Solved – Reading box-and-whisker plots: possible to glean significant differences between groups

anovaboxplotdata visualization

Suppose we're looking at this box-and-whisker plot:

plot

Between Thursday and Friday, I think most would agree there seems to be a significant difference in time slept. Is that a statistically-valid conjecture, though? Can we discern significant differences due to the fact neither of the inner-quartile ranges overlap between Thursday and Friday? What about the fact that the upper and lower whiskers of Thursday and Friday, respectively, overlap? Does that affect our analysis?

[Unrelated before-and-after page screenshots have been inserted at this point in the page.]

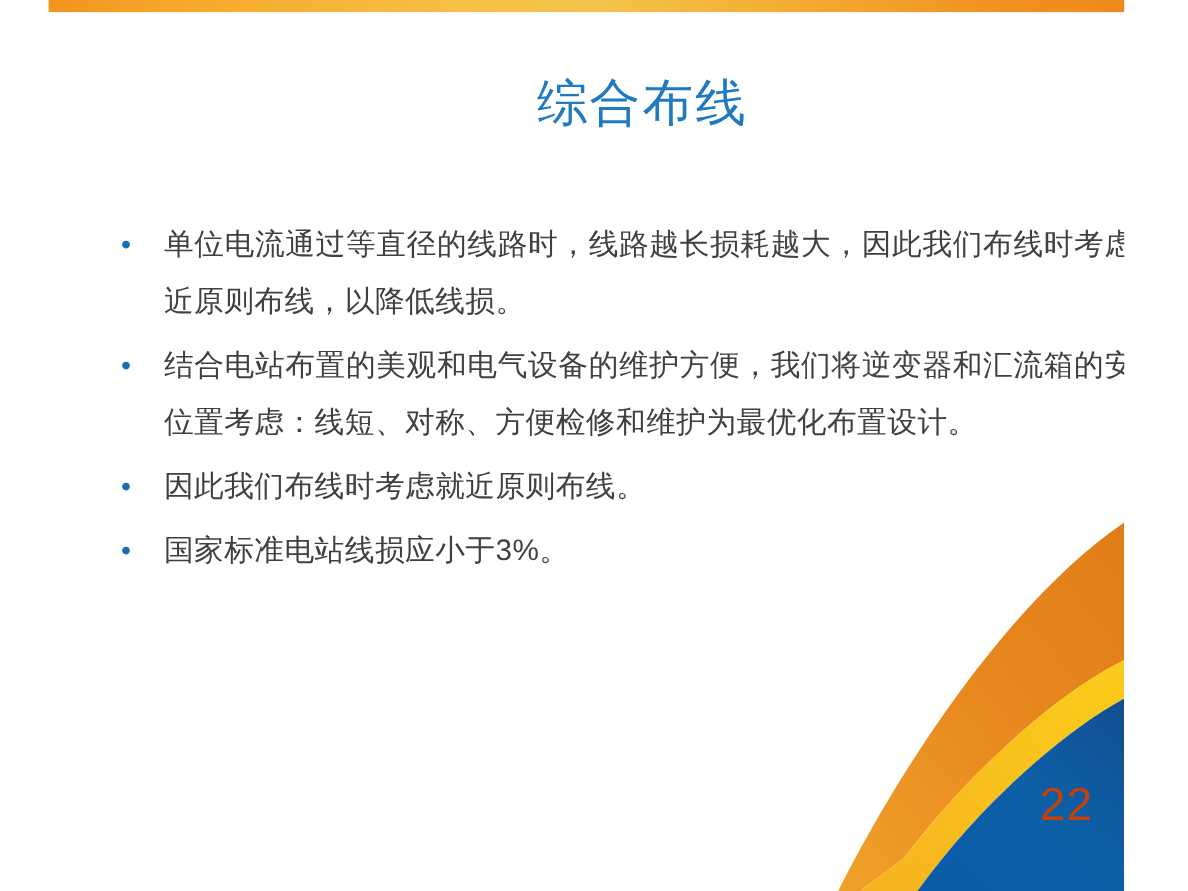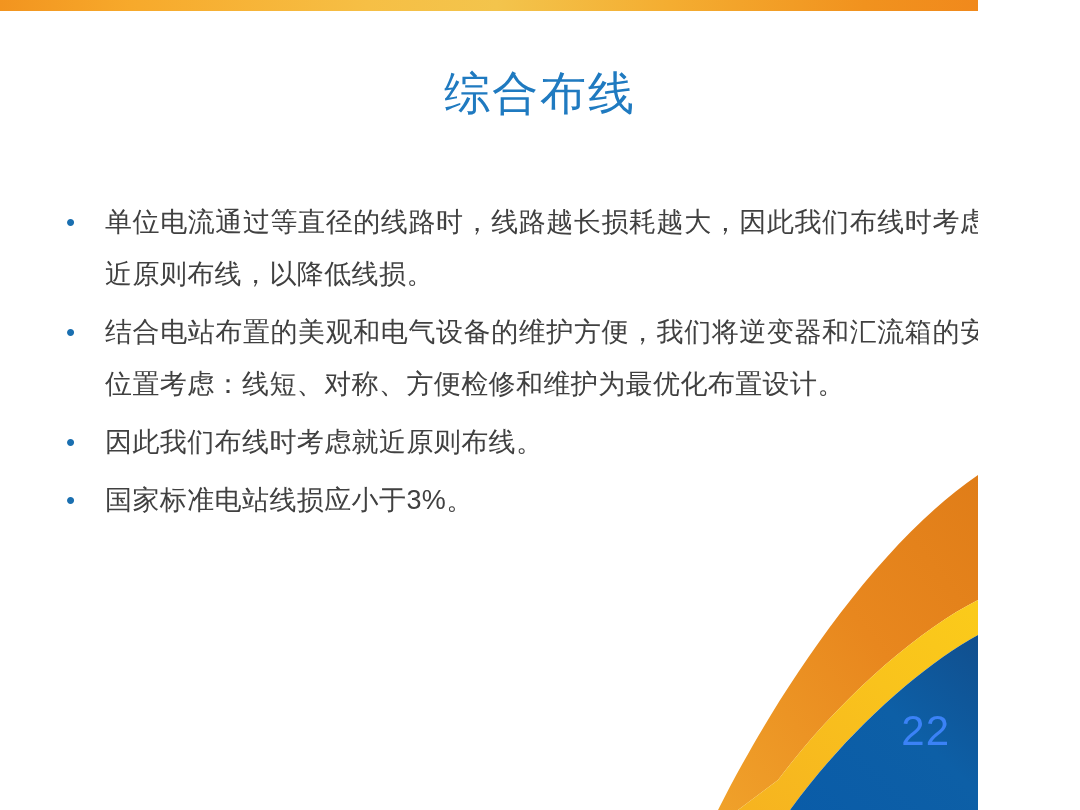--- a/index.html
+++ b/index.html
@@ -7,20 +7,21 @@
     padding: 0;
     background: #ffffff;
   }
   #slide {
     position: relative;
     width: 978px;
     height: 810px;
     background: #ffffff;
     overflow: hidden;
     font-family: "Liberation Sans", "DejaVu Sans", sans-serif;
+    margin-left: 44px;
   }
 
   
   #top-bar {
     position: absolute;
     left: 0;
     top: 0;
     width: 1080px;
     height: 11px;
     background: linear-gradient(90deg,
@@ -87,21 +88,21 @@
     right: 0;
     bottom: 0;
     width: 260px;
     height: 370px;
     pointer-events: none;
   }
   #page-number {
     position: absolute;
     right: 28px;
     bottom: 58px;
-    color: #3b82f6;
+    color: #c2410c;
     font-size: 42px;
     line-height: 42px;
     font-weight: 400;
     letter-spacing: 1px;
   }
 </style>
 </head>
 <body>
 
 <div id="slide">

Usually accompanying a chart like this would be some sort of ANOVA, but I'm just curious how much we can say about differences between groups simply by looking at a boxplot.

Best Answer

No, you can't. If you had the sample sizes and a lot of experience you might be able to guess - and the accuracy of your guess would depend on (in addition to the effect size) the sample size. If N = 1,000,000 per group, lots of significance. If N = 10 per group, not so much. At 100 per group it's harder to guess.

I'd argue that that is a good thing. The thing to do with a box plot is not to try to guess at statistical significance but to look at what's going on and try to reason about it. Hmm. More sleeping on weekends. That's interesting but not really surprising. We could model hours of sleep as a function of weekend vs. not. Or we could try to see if this pattern varied. Maybe retired people don't have this pattern? What about shift workers? People who work on the weekends? People who work 7 days a week?

As my favorite professor in grad school (Herman Friedman) used to say: "Stop p-ing on the research!"